Отец сделал шаг к полынье, взглянул зачем-то на маленькое зимнее солнце. На бледной коже его ярко синели неуклюжие разлапистые татуировки. Ступни, толокшиеся по белой рассыпчатой пороше, были красные и большие, как лапы у гуся. Все смотрели, как он берет из рук Профессора и выпивает второй стакан крепкой дядь Игнатовой самогонки. Сам дядя Игнат бродил, покачиваясь, по берегу, хвалил свою продукцию: "Благодаря ей человек в пучину лезет без боязни! Тарас Перхвилыч - вон он стоит! - и тот мою "свойскую" откушивал-похваливал!.."

- Олухи вы деревенские! - воскликнул Батрак с презрением на лице, перебивая рассказ Профессора. - Куда уж вам к звездам стремиться, если вы последнюю колхозную технику сберечь не хотите...

- Цыц! - прикрикнул на него дядя Игнат. - Не тебе нашу жизню менять-перестраивать... Говори дальше, Прахвессар!

Старику нравилось слушать воссозданную историю, в которой и он сам был далеко не последним персонажем.

...Отец согнулся над полыньей, тяжело задышал, отплевываясь, словно бешеный бык, тупо смотрел в качающиеся зеркальные воды. От нагретой солнцем выхлопной трубы, торчавшей над водой, шел легкий парок, а тень ее покачивалась на воде, как живая.

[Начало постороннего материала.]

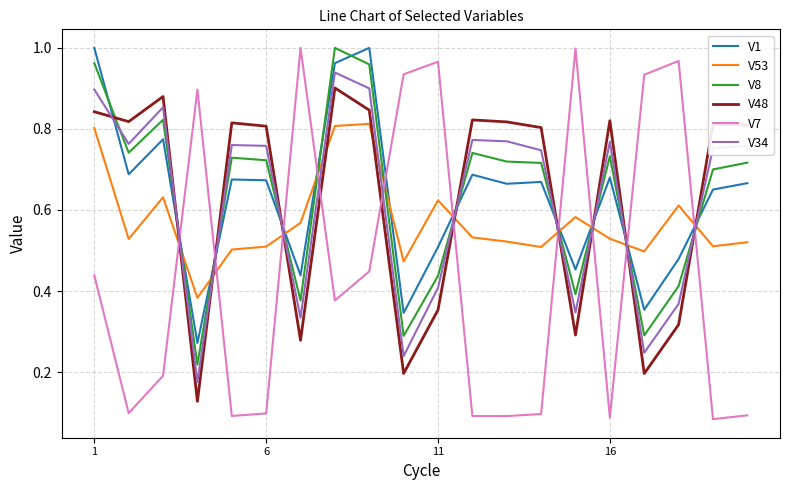

True or false: V1 and V53 cross at least once.

True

Казалось, отец морщится не от горечи выпитой жидкости даже закусывать не стал! - просто в его крови гуляла-бродила собственная давняя желчь, жгучие отходы прошлой жизни, про которую Митя почти ничего не знал. Ранние морщины - словно жгуты на смуглом отрешенном лице. Отец стоял как приговоренный к смерти, не обращая никакого внимания на выкрики из толпы. Взлохмаченные волосы в крапинах седины - будто перышки куриные воткнуты. А над прудом и над берегами раскинулось лазурное небо, похожее на старинное бабкино платье, вынутое из сундука и развешенное над заиндевелым неподвижным лесом.

Отец зачерпнул горсть снега, растер крепкую, в седеющих волосах грудь. Бледная кожа пошла мелкими пупырышками, лицо налилось краснотой. Теперь уже все смотрели не на отца, а на маслянисто поблескивающую поверхность воды.

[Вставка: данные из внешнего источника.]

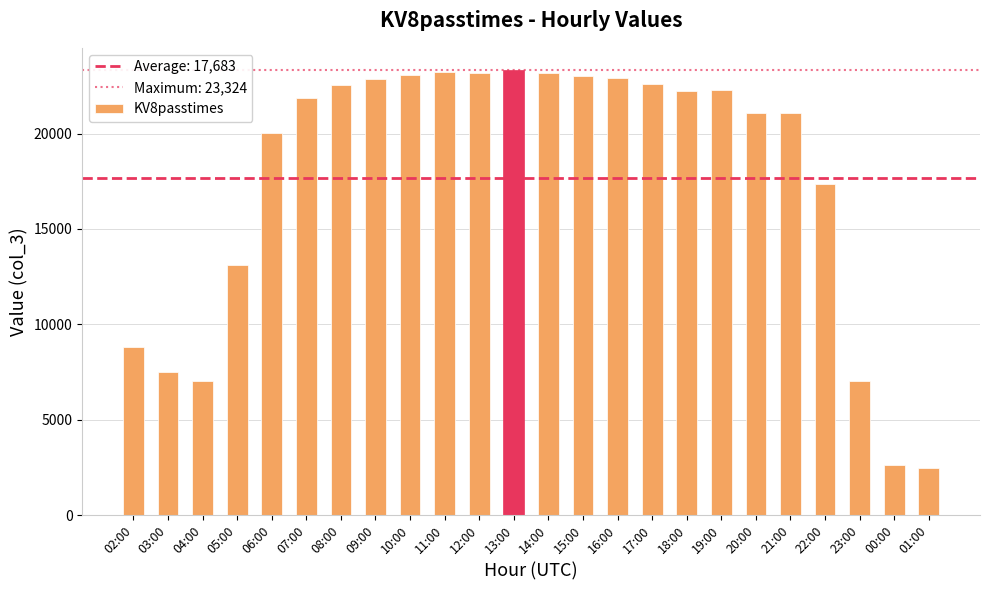

At which label does the data first exceed 22253?

08:00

"Иван!" - воскликнула приглушенно Митина мать, объявившаяся вдруг на берегу. Лицо ее, как и в момент недавнего сражения отца с быком, стремительно побледнело.

Но он даже не обернулся на чересчур знакомый голос, хотя и вздрогнул, застыв на мгновенье. Затем сделал шаг к полынье, качнулся, поднял со льда трос с крюком - его-то и надо было прицепить к серьге утопленного трактора.

Мать, закрыв лицо ладонями, повернула прочь и ушла в сине-снежное поле, как бы вовсе и не домой. Но некогда было смотреть ей вслед, даже если бы она была Снежной Королевой, с презрением покидающей этот примитивный галдящий мир.

Полынья дышала снежным паром. Отец сделал шаг и блюмкнул в нее "солдатиком", почти не подняв брызг. На поверхности, замутившейся донной грязью, пошли живые круги, словно на дне играл матерый сом. Трос заскользил, шевелясь в снегу и воде, кольца его поднимались и падали, стремительно распрямляясь. В секунду-две возникло затишье. По воде расплывался узор белой, как слюна, пены.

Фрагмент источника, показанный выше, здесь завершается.